▶ **Görevin amacı 1**
Ezine'nin tarihini anlatan metindeki "Kentin oluşumu bununla başlamış ve Azine sözcüğü zamanla Ezine olmuştur." cümlesini İngilizceye çevirin.

──────── Verilen metin ────────

Bugünkü Ezine’nin ilk kuruluşu Danişmend Oğulları dönemine rastlamaktadır. Yöreye gelen Türk Beyleri, Cuma Namazlarının toplu kılınmasını temin amacıyla halen İlçe Merkezinin güney kısmında bulunan Ulu Camii yaptırmışlardır. Buraya Farsça Cuma anlamına gelen AZİNE demişlerdir. Kentin oluşumu bununla başlamış ve Azine sözcüğü zamanla Ezine olmuştur.
 
İlçenin bulunduğu yöre, eski çağların en eski şehir medeniyetine sahip yerlerinden biridir. Çanakkale Boğazı’nın doğu yakasında bulunan Dardanel, Ezine’ye 30 Km. uzaklıkta M.Ö.3150 yıllarında kurulmuştur.
 
Osmanlılar devrinde Ezine ve çevresine doğudan göçler sonucu gelen Türk Boyları yerleştirilir ve nüfus dengelenmesine çalışılır. Bu bölgede mevcut Rumlar, bütün Osmanlı tarihi boyunca her türlü hak ve hürriyete sahip olarak varlıklarını sürdürmüşlerdir. Osmanlı Devletinin 18.Yüzyıldan itibaren gerilemeye başlaması ve önemli topraklar yitirmesi sonucu kaybedilen topraklarda yaşayan Türk aileler özellikle 93 Harbinden (1877-78) Osmanlı-Rus Savaşı’ndan itibaren Anadolu’ya göç etmeye başlamış, göç eden kafilelerden bir kısmı Ezine çevresine yerleştirilmişler.
 
Birinci Dünya Savaşı’nın aleyhimize bitmesi sonucu Anadolu, İtilaf Devletleri ve Yunanlılar tarafından işgal edilmeye başlanır ve Ezine’de 04 Eylül 1920 günü Yüzbaşı Maravana komutasındaki bir Yunan taburu tarafından işgal edilir. Ezine’yi işgal eden Yunan taburu bölgede işkence ve tutuklamalara girişir. Bu arada bazı azınlıkların ve Rumların taşkınlıkları görülür. Mustafa Kemal’in emri üzerine tüm yurtta Müdafa-i Hukuk Cemiyetleri kurulmaya başlar. Bu arada Ezine’de de böyle bir cemiyet kurulur. Kurucuları Hafız Ahmet Efendi, Hafız Tevfik Efendi, Çepelzade Rıza Efendi, Tikveçli Ali Bey, Asım Efendi ve Şükrü Bey’dir. Daha sonra bu kişiler işgal taburunca tutuklanırlar ve silah arama bahanesiyle çevre köyleri basıp halktan zorla para toplar ve işkence ederler.

──────── Gösterilen kayıtlar ────────

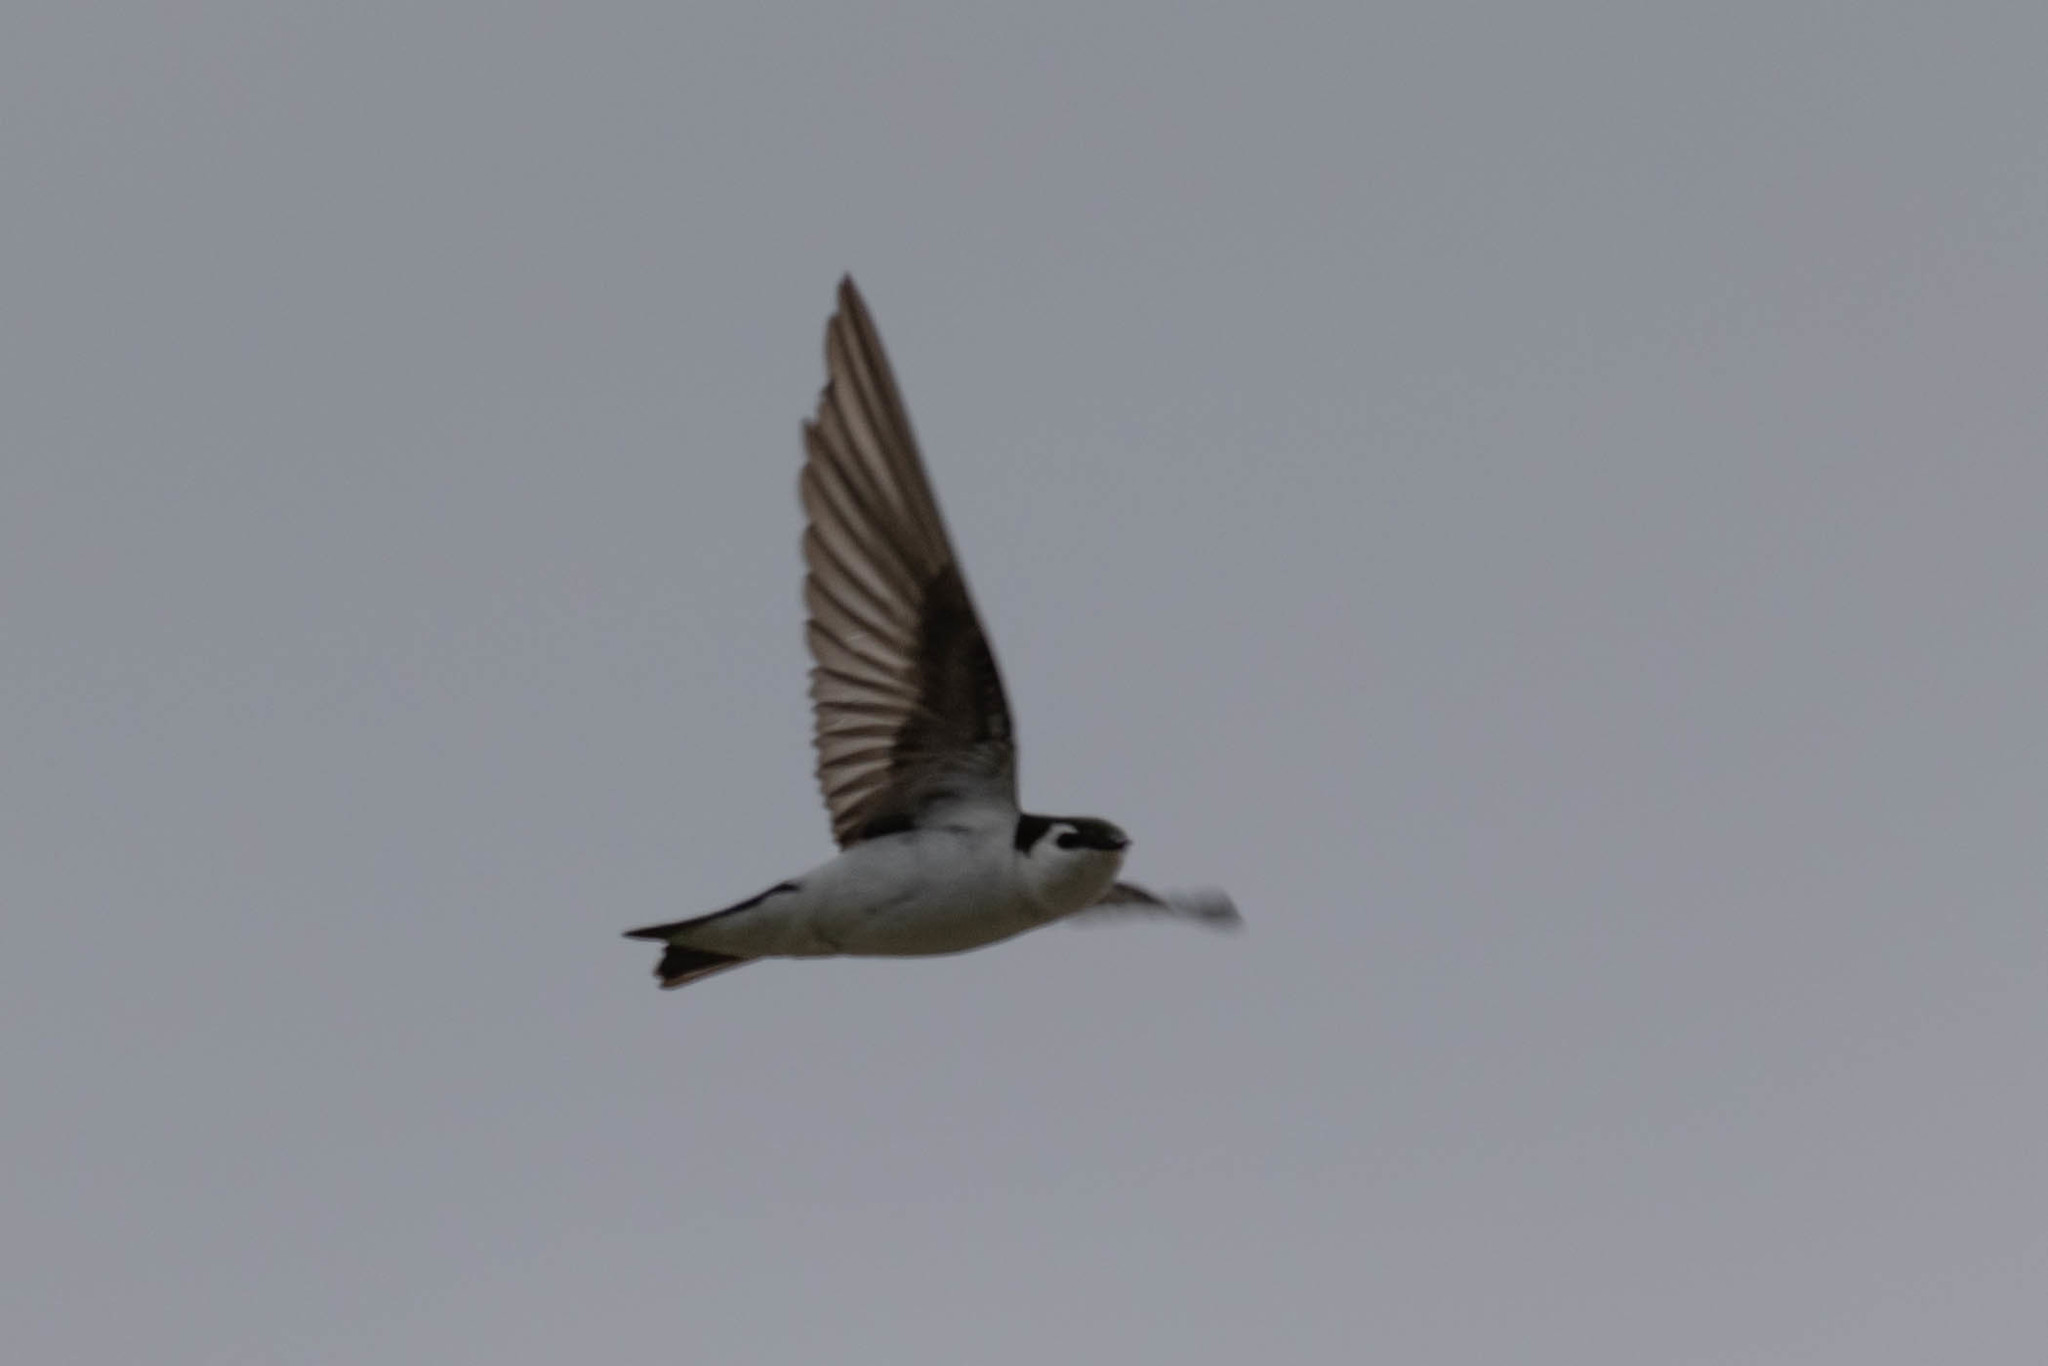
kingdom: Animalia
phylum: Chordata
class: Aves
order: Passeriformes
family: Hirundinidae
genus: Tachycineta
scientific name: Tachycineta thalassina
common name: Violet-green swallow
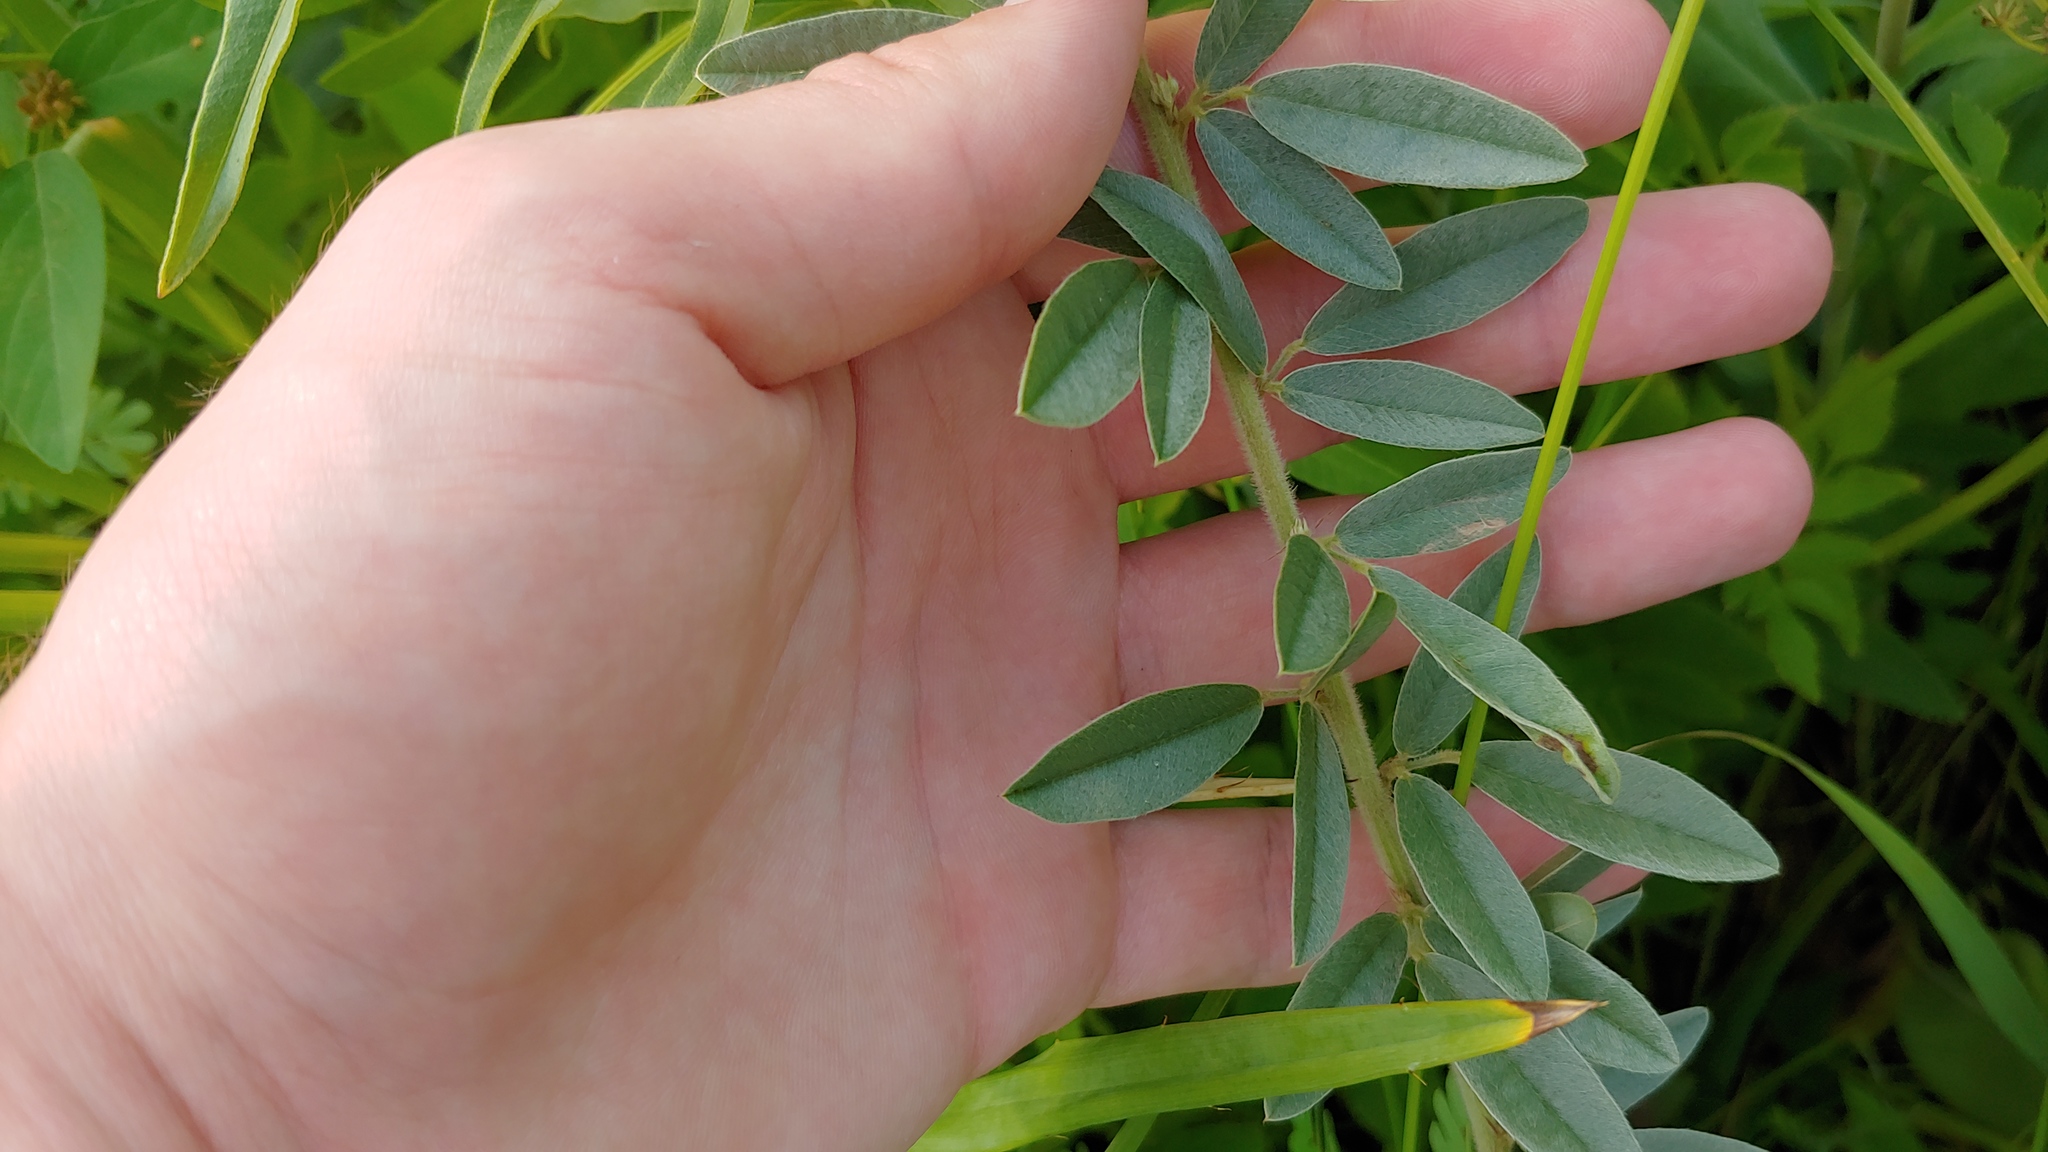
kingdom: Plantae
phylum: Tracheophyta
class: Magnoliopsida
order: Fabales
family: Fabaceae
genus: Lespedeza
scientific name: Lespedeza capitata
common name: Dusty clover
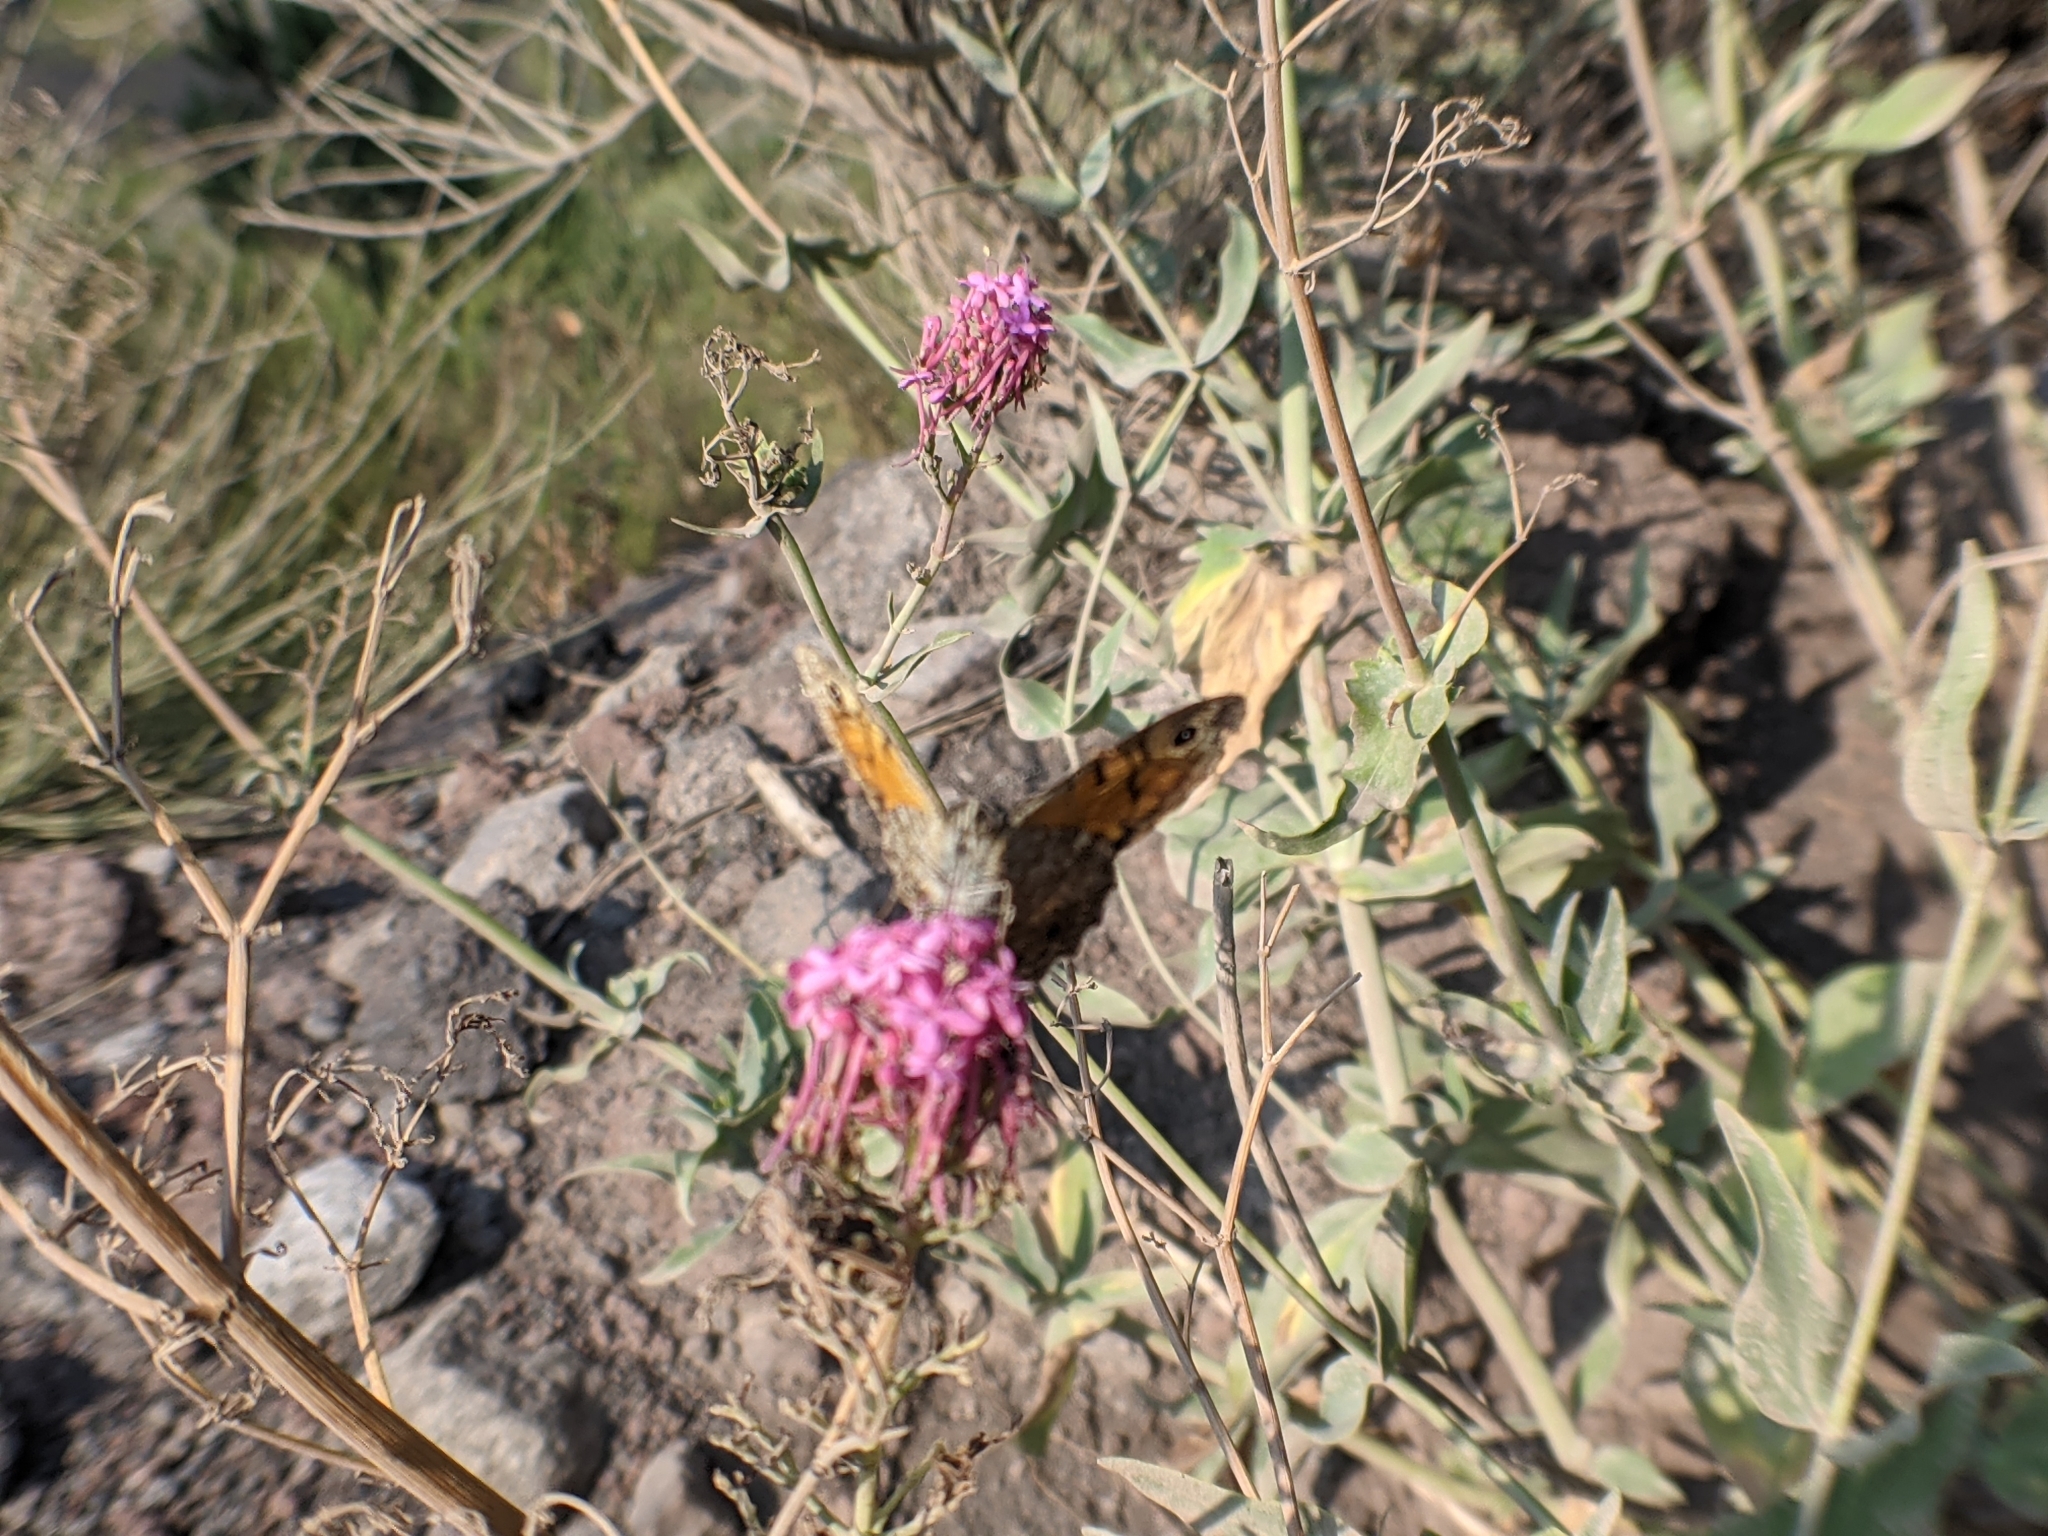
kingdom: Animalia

────────

▶ **Görevin amacı 2**
Listede "phylum: Tracheophyta" ifadesini içeren satırdan listenin sonuna kadar uzanan satırları, iki uç da dahil olmak üzere, yalnızca "common name" ifadesini "vernacular name" olarak değiştirip geri kalanını aynen bırakarak yeniden yazın. Cevaba yalnızca bu satırları alın ve resimleri dışarıda bırakın.

▶ **Görev sonucu 1**
The formation of the town began with this, and over time the word Azine became Ezine.

▶ **Görev sonucu 2**
phylum: Tracheophyta
class: Magnoliopsida
order: Fabales
family: Fabaceae
genus: Lespedeza
scientific name: Lespedeza capitata
vernacular name: Dusty clover
kingdom: Animalia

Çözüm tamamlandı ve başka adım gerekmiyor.